Раненые гребли сначала суетливо, вперебой. Мужик, что сыпал вятским

говорком, стал на колени перед гребцами на лопашнях и начал рывками толкать

весла, помогать им — дело пошло согласованней, лодка, уменьшаясь, удалялась

по сталисто отблескивающей в темноте реке, оставляя за собой раздваивающийся

след и круглые воронки от весел, похожие на след свежекованой лошади.

— Эх, товарищ майор, товарищ майор, — сыро хлюпал ртом ординарец

майора Утехин. Лешка удовлетворенно закинул за плечо ремень автомата,

высморкался и пошел от берега. Следом послышались торопливые, на бег

переходящие, шаги.

— Ну, че? Легче тебе стало? Легче?

«Легче!» — хотел отрезать Лешка, но сдержался и, не оборачиваясь,

пошлепал по пойме Черевинки, которая простреливалась вдоль, поперек и

наискось. Пули посвистывали в кустах, взбивали песок.
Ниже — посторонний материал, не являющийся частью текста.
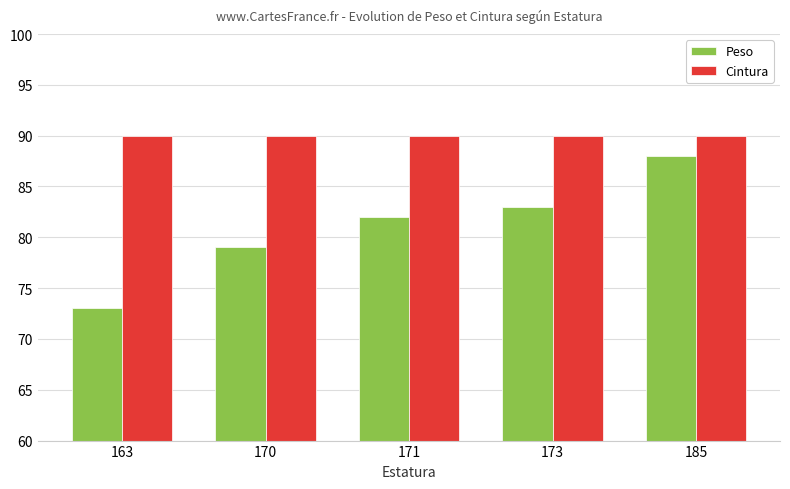

What is the sum of all Peso values?

405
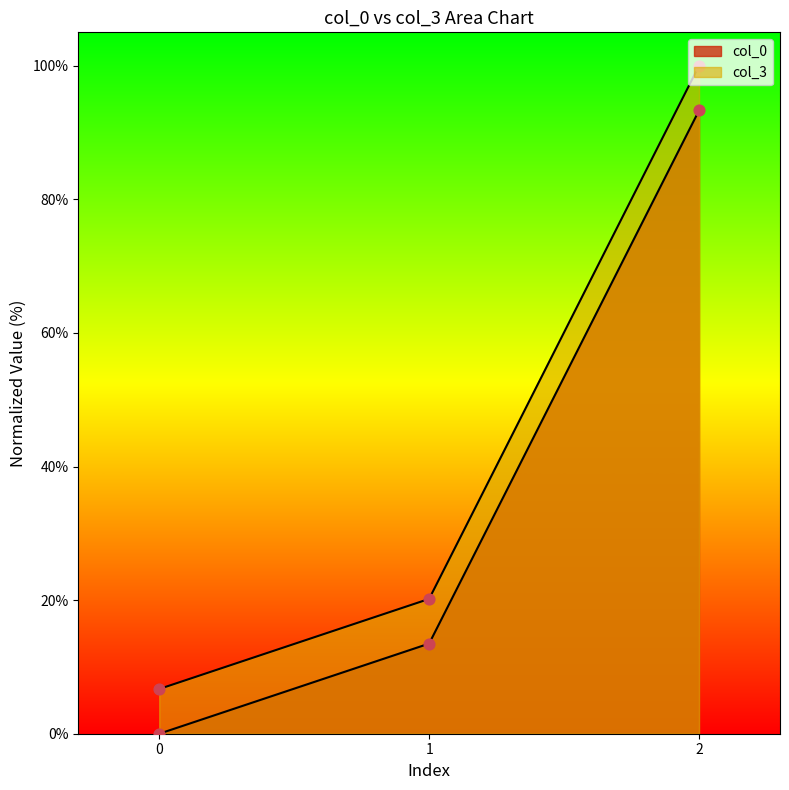

At how many categories does at least one series exceed 97?

1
«Потревожили немцев, — отметил Лешка, — не спят. Или спят не так

крепко, как мы». Ординарец Утехин шарахался во тьме, спотыкался, падал в

подмоины, приседал под пулями. «Ничего, повоюй, потерпи, покланяйся пулям.

Изварлыжился, мордован», — испытывая удовлетворение, злорадствовал Лешка.

— Тут че, все время так?

— Днем будет хуже.

— Пропа-ал, пропа-а-а-ал! И че меня сунуло в лодку?
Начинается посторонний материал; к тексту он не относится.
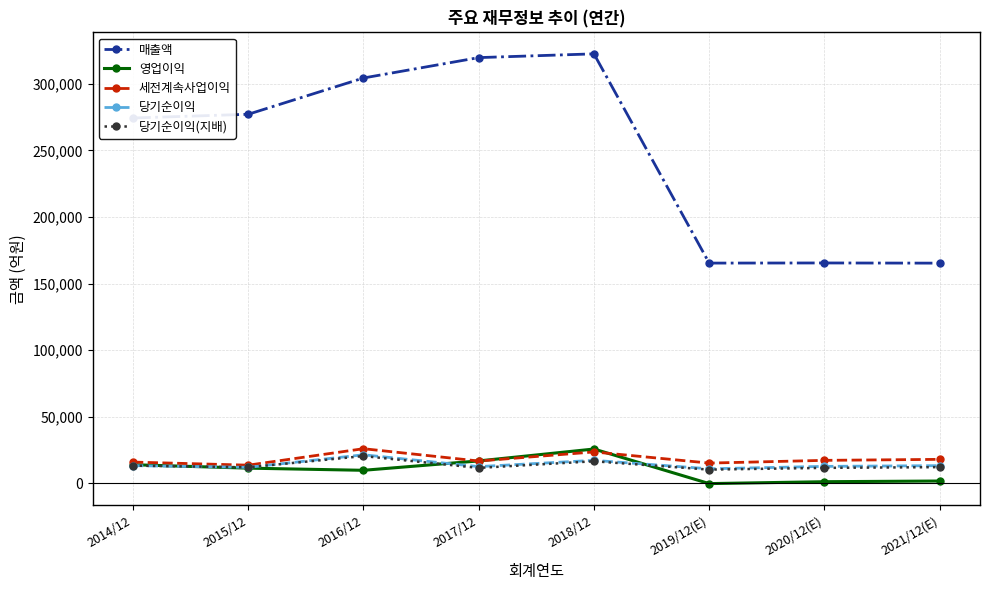

At how many categories does at least one series exceed 284858?

3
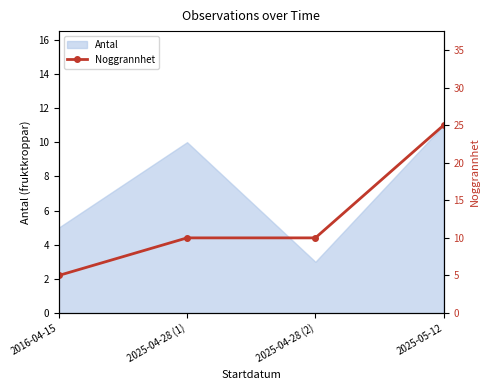

At which label does Antal reach its minimum?

2025-04-28 (2)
«А чем ты лучше нас? Чем? Почему мы тут должны пропадать, а ты жить?

Почему?» — злился Лешка и сказал громко:

— Запомни! Если вобьешь себе это в голову, в самом деле пропадешь...

Когда он доложил начальнику штаба полка, что в их распоряжение прибыл

еще один боец, мерекающий в связи, Понайотов обрадовался:

— Кстати, кстати! А то я гляжу, здесь работать некому, зато на другой

стороне дружно идут дела, контора пишет, повар кашу выдает.

— А Бикбулатов водяру, — врезался в разговор Шорохов.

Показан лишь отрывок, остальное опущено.